* [Exercise objective]
Determine how many lines in the listing below include "windows", and answer with only that number.

*** Opening of Material for this task ***

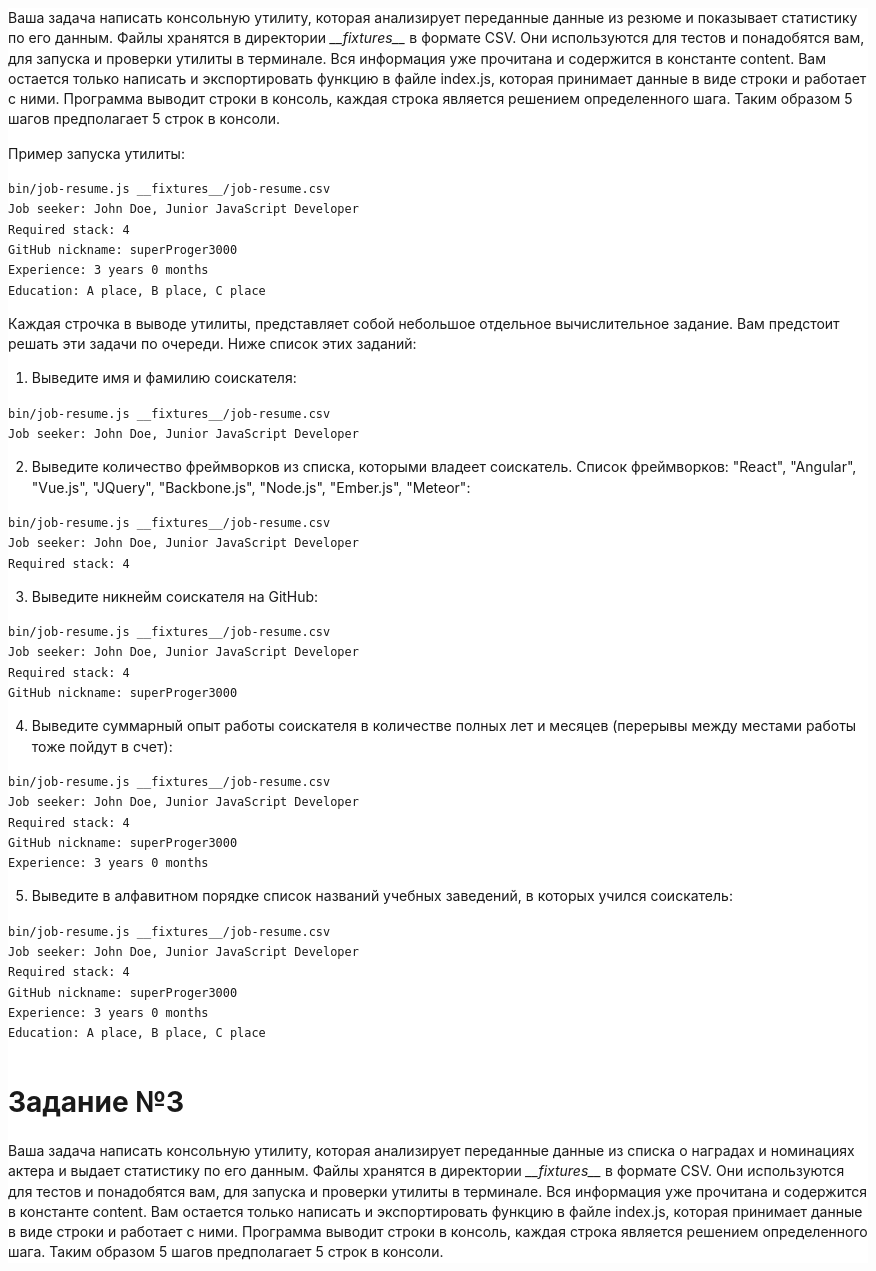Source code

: Ваша задача написать консольную утилиту, которая анализирует переданные данные из резюме и показывает статистику по его данным. Файлы хранятся в директории *\_\_fixtures\_\_* в формате CSV. Они используются для тестов и понадобятся вам, для запуска и проверки утилиты в терминале. Вся информация уже прочитана и содержится в константе content. Вам остается только написать и экспортировать функцию в файле index.js, которая принимает данные в виде строки и работает с ними. Программа выводит строки в консоль, каждая строка является решением определенного шага. Таким образом 5 шагов предполагает 5 строк в консоли.

Пример запуска утилиты:
```bash
bin/job-resume.js __fixtures__/job-resume.csv
Job seeker: John Doe, Junior JavaScript Developer
Required stack: 4
GitHub nickname: superProger3000
Experience: 3 years 0 months
Education: A place, B place, C place
```

Каждая строчка в выводе утилиты, представляет собой небольшое отдельное вычислительное задание. Вам предстоит решать эти задачи по очереди. Ниже список этих заданий:
1. Выведите имя и фамилию соискателя:
```bash
bin/job-resume.js __fixtures__/job-resume.csv
Job seeker: John Doe, Junior JavaScript Developer
```
2. Выведите количество фреймворков из списка, которыми владеет соискатель. Список фреймворков:  "React", "Angular", "Vue.js", "JQuery", "Backbone.js", "Node.js", "Ember.js", "Meteor":
```bash
bin/job-resume.js __fixtures__/job-resume.csv
Job seeker: John Doe, Junior JavaScript Developer
Required stack: 4
```
3. Выведите никнейм соискателя на GitHub:
```bash
bin/job-resume.js __fixtures__/job-resume.csv
Job seeker: John Doe, Junior JavaScript Developer
Required stack: 4
GitHub nickname: superProger3000
```
4. Выведите суммарный опыт работы соискателя в количестве полных лет и месяцев (перерывы между местами работы тоже пойдут в счет):
```bash
bin/job-resume.js __fixtures__/job-resume.csv
Job seeker: John Doe, Junior JavaScript Developer
Required stack: 4
GitHub nickname: superProger3000
Experience: 3 years 0 months
```
5. Выведите в алфавитном порядке список названий учебных заведений, в которых учился соискатель:
```bash
bin/job-resume.js __fixtures__/job-resume.csv
Job seeker: John Doe, Junior JavaScript Developer
Required stack: 4
GitHub nickname: superProger3000
Experience: 3 years 0 months
Education: A place, B place, C place
```
# Задание №3
Ваша задача написать консольную утилиту, которая анализирует переданные данные из списка о наградах и номинациях актера и выдает статистику по его данным. Файлы хранятся в директории *\_\_fixtures\_\_* в формате CSV. Они используются для тестов и понадобятся вам, для запуска и проверки утилиты в терминале. Вся информация уже прочитана и содержится в константе content. Вам остается только написать и экспортировать функцию в файле index.js, которая принимает данные в виде строки и работает с ними. Программа выводит строки в консоль, каждая строка является решением определенного шага. Таким образом 5 шагов предполагает 5 строк в консоли.
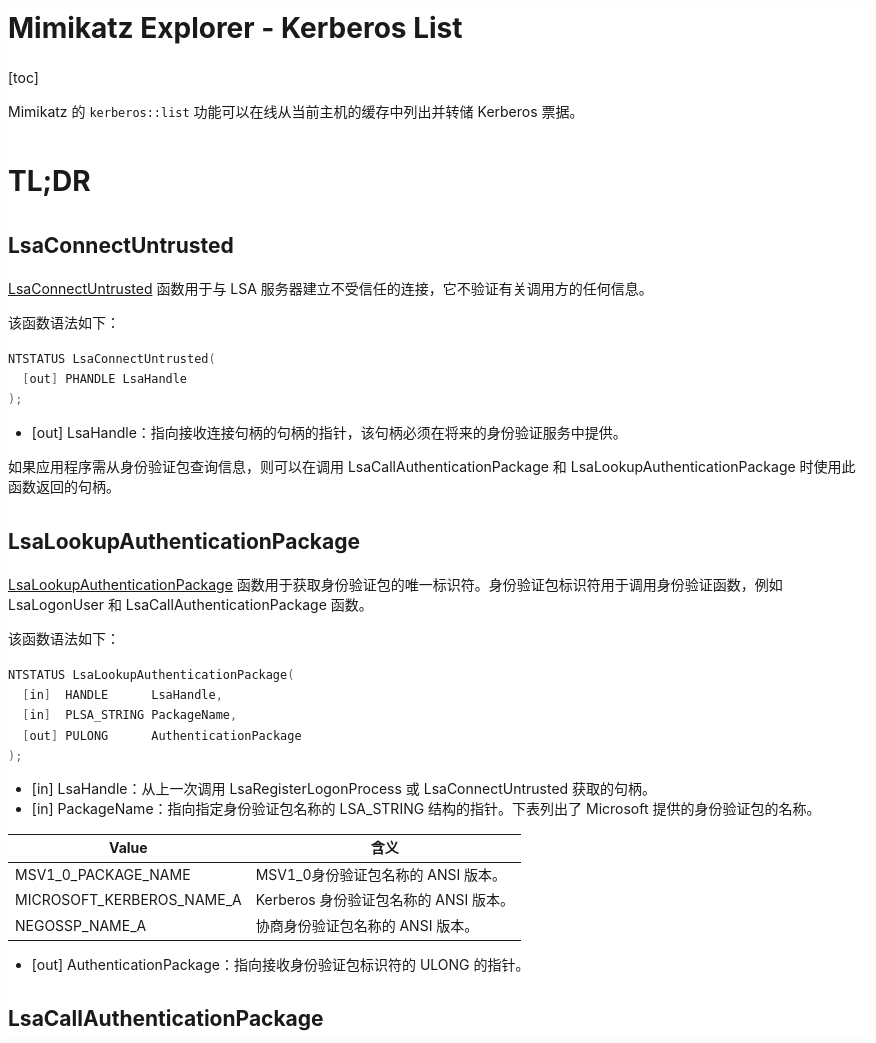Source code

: Mimikatz Explorer - Kerberos List
=================================

\[toc\]

Mimikatz 的 `kerberos::list` 功能可以在线从当前主机的缓存中列出并转储 Kerberos 票据。

TL;DR
=====

LsaConnectUntrusted
-------------------

[LsaConnectUntrusted](https://learn.microsoft.com/en-us/windows/win32/api/ntsecapi/nf-ntsecapi-lsaconnectuntrusted) 函数用于与 LSA 服务器建立不受信任的连接，它不验证有关调用方的任何信息。

该函数语法如下：

```cpp
NTSTATUS LsaConnectUntrusted(
  [out] PHANDLE LsaHandle
);
```

- \[out\] LsaHandle：指向接收连接句柄的句柄的指针，该句柄必须在将来的身份验证服务中提供。

如果应用程序需从身份验证包查询信息，则可以在调用 LsaCallAuthenticationPackage 和 LsaLookupAuthenticationPackage 时使用此函数返回的句柄。

LsaLookupAuthenticationPackage
------------------------------

[LsaLookupAuthenticationPackage](https://learn.microsoft.com/en-us/windows/win32/api/ntsecapi/nf-ntsecapi-lsalookupauthenticationpackage) 函数用于获取身份验证包的唯一标识符。身份验证包标识符用于调用身份验证函数，例如 LsaLogonUser 和 LsaCallAuthenticationPackage 函数。

该函数语法如下：

```cpp
NTSTATUS LsaLookupAuthenticationPackage(
  [in]  HANDLE      LsaHandle,
  [in]  PLSA_STRING PackageName,
  [out] PULONG      AuthenticationPackage
);
```

- \[in\] LsaHandle：从上一次调用 LsaRegisterLogonProcess 或 LsaConnectUntrusted 获取的句柄。
- \[in\] PackageName：指向指定身份验证包名称的 LSA\_STRING 结构的指针。下表列出了 Microsoft 提供的身份验证包的名称。

| Value | 含义 |
|---|---|
| MSV1\_0\_PACKAGE\_NAME | MSV1\_0身份验证包名称的 ANSI 版本。 |
| MICROSOFT\_KERBEROS\_NAME\_A | Kerberos 身份验证包名称的 ANSI 版本。 |
| NEGOSSP\_NAME\_A | 协商身份验证包名称的 ANSI 版本。 |

- \[out\] AuthenticationPackage：指向接收身份验证包标识符的 ULONG 的指针。

LsaCallAuthenticationPackage
----------------------------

*** Close of Material for this task ***

* [Solution for this task]
2